◆ Instructions for the task
Copy the rows starting at "pose: elev=120.4 azim=248.7" and ending at the last row, swapping "pose" for "view" and keeping everything else the same. Leave the pictures out.

— START OF Data entries —

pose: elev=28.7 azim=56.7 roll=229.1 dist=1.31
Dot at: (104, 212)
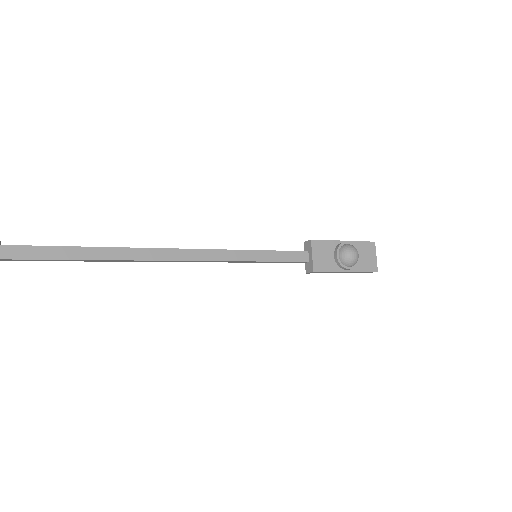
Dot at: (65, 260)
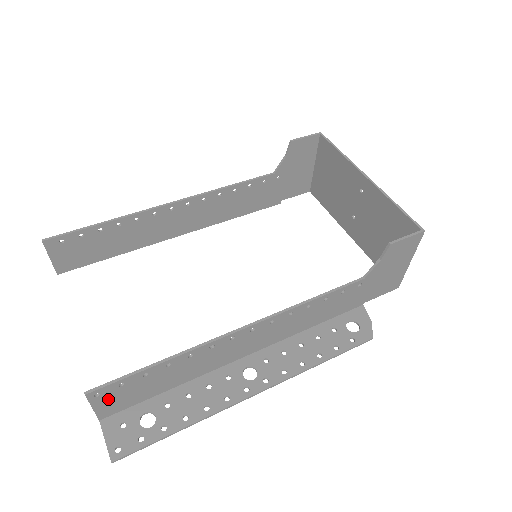
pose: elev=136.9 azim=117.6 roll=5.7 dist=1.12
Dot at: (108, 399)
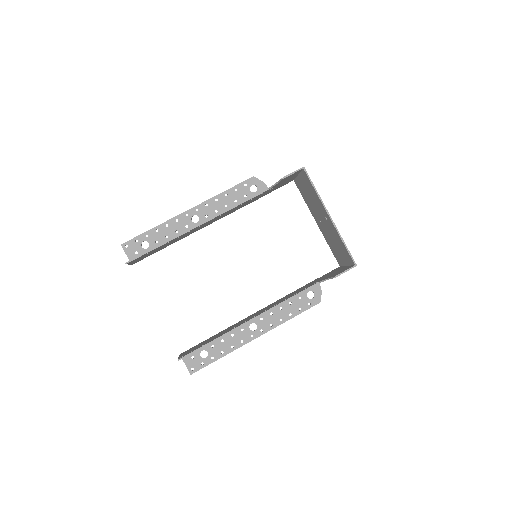
Dot at: occluded
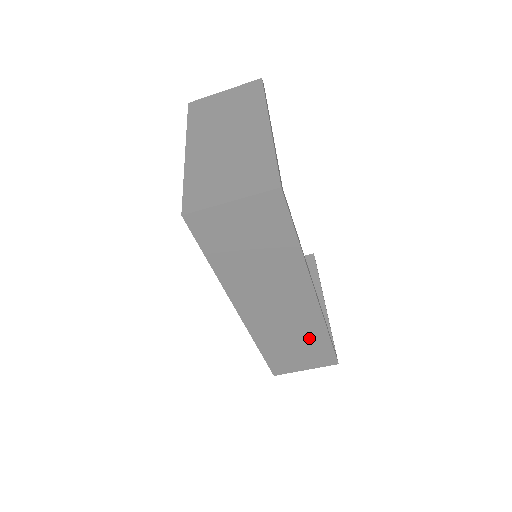
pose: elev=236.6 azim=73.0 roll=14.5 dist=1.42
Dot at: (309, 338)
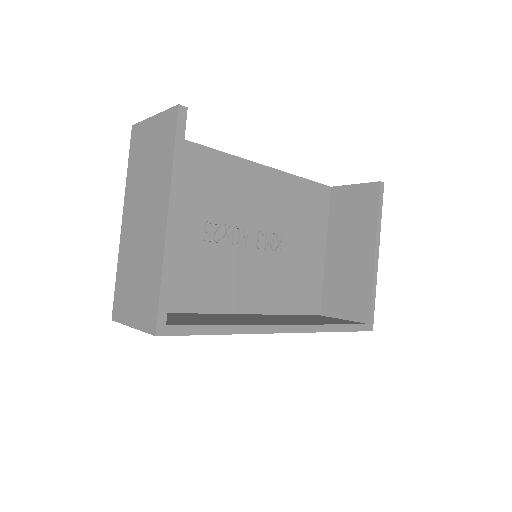
Dot at: occluded
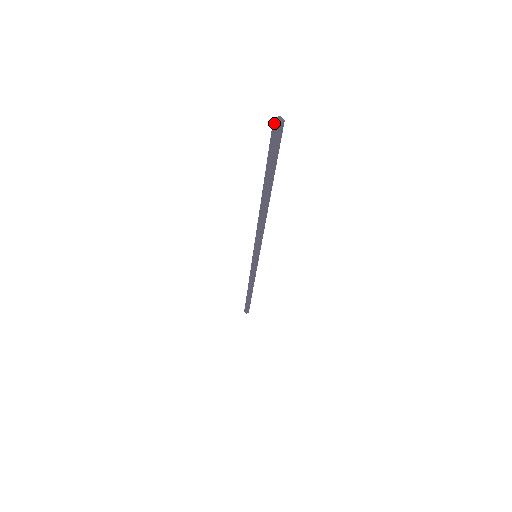
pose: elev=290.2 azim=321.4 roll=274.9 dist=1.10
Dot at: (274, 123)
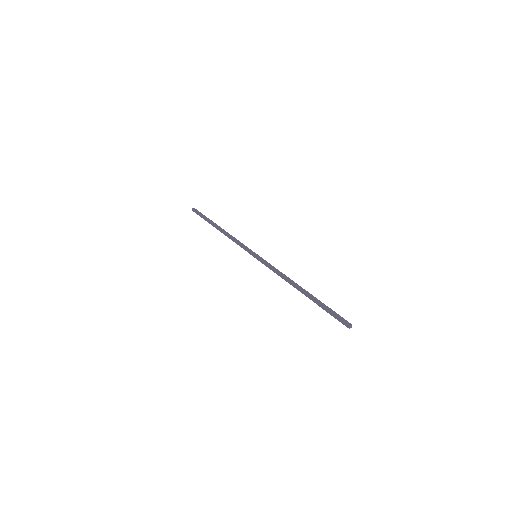
Dot at: (348, 326)
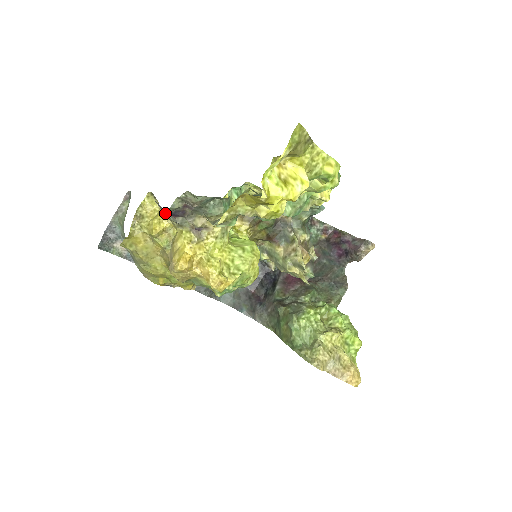
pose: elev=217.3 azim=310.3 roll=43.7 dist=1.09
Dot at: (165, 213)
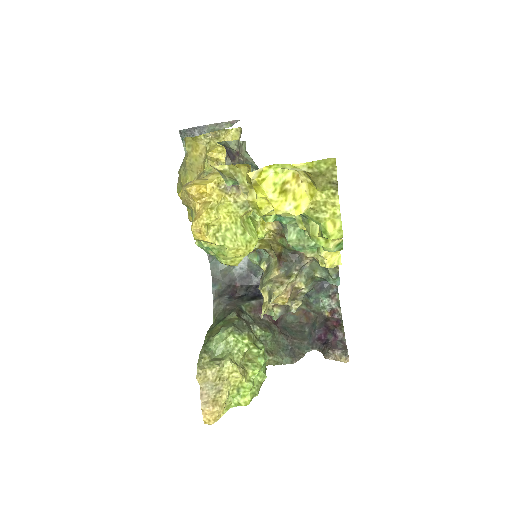
Dot at: (221, 142)
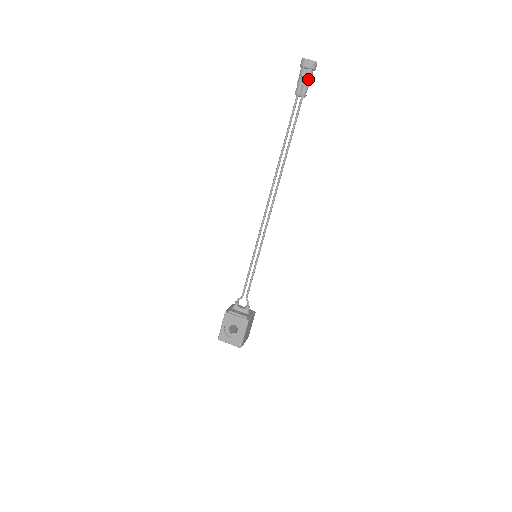
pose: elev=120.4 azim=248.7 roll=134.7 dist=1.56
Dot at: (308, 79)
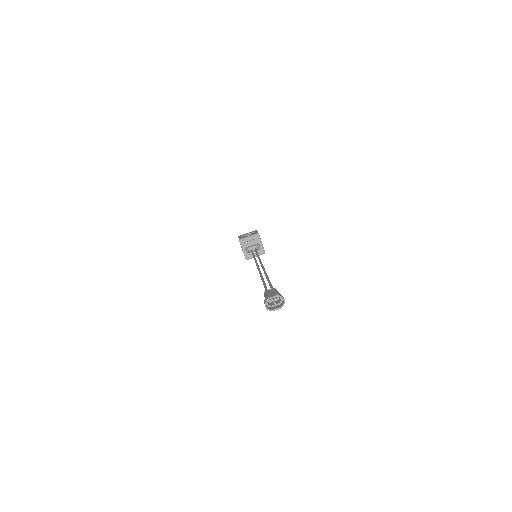
Dot at: (278, 299)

— END OF Data entries —

◆ The solution
view: elev=120.4 azim=248.7 roll=134.7 dist=1.56
Dot at: (308, 79)
Dot at: (278, 299)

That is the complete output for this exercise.